Morgan Stanley shares rose 3.5% after hours, while Goldman shares rose 1.4%.

JPMorgan kept its dividend at $1.00 per share, citing “higher future capital requirements.” Citi also said it would be able to hold it steady at 51 cents “under a variety of stress scenarios.”

The test establishes each bank’s “stress capital buffer,” an additional capital cushion on top of the regulatory minimum. The size is determined by the hypothetical losses of each bank under test.

Banks announced their new stress capital buffers (SCBs) on Monday, which will come into effect later this year, giving them time to reorganize their balance sheets.
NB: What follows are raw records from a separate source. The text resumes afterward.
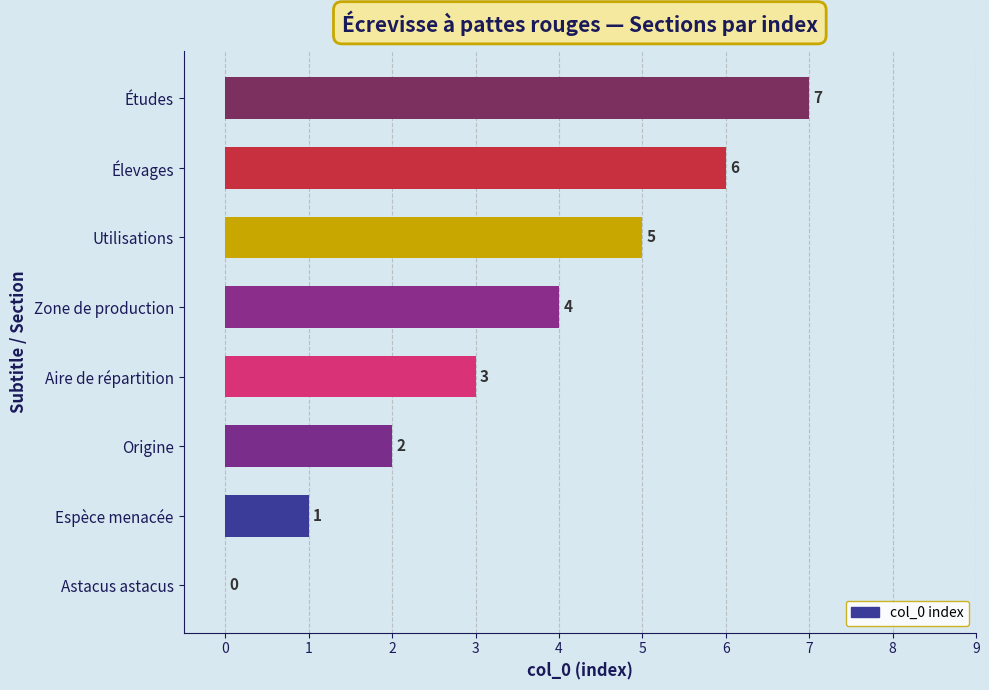

How many values are between 2 and 6?

5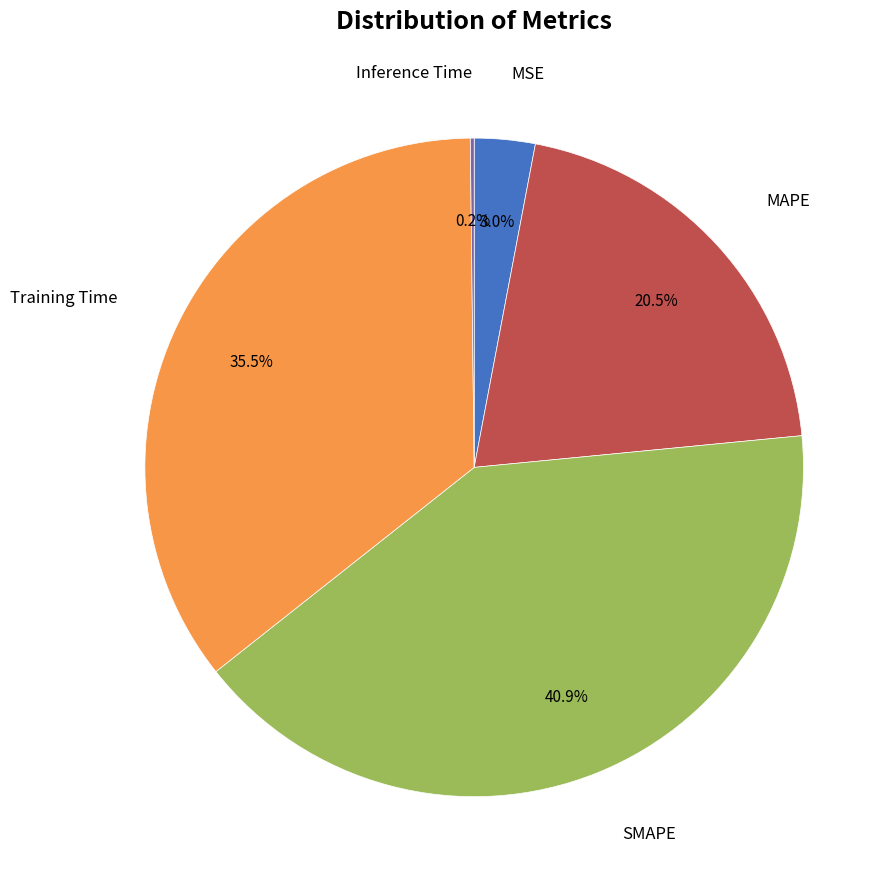

Does any single category account for the majority?

No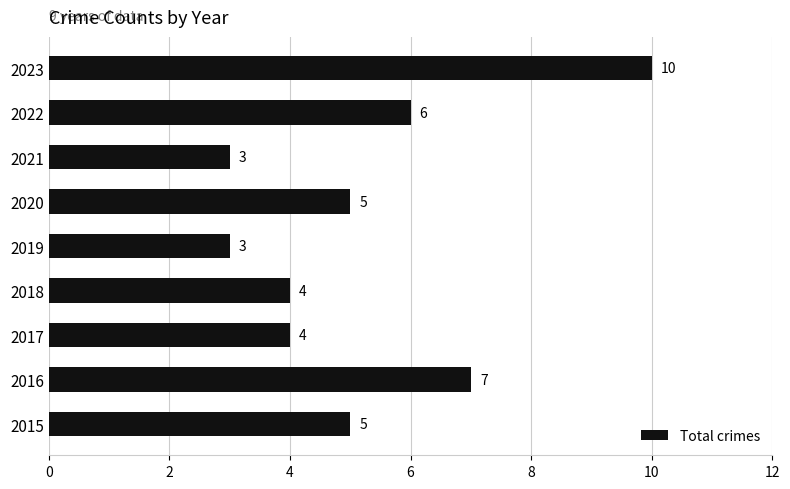

What is the difference between the maximum and minimum values?

7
Citigroup, JPMorgan and Bank of America said their stress capital buffer would increase, confirming analyst expectations. At Bank of America and JPMorgan, that increase would be driven by higher loan provisions, while Citi would be hit by higher trading losses, lower fee income and higher expenses, analysts said based on the test results.

“Each of these banks experienced an estimated SCB increase of 80-100 bps, relative to capped excess capital, which is greater than we or the market anticipated,” Goldman Sachs analysts wrote on Friday, after the results of the stress test were announced.

As a result, analysts expected those three banks to keep dividends steady and eliminate or reduce share buybacks to raise capital.

Gerard Cassidy, head of US bank equity strategy at RBC Capital Markets, said Monday ahead of the banks’ announcements that rising loan growth and accounting losses that banks have taken on banks’ bond portfolios due to interest rate hikes have put pressure on banks. ‘ capital.

“Clearly it’s going to be different this year than it was last year for those reasons,” he added.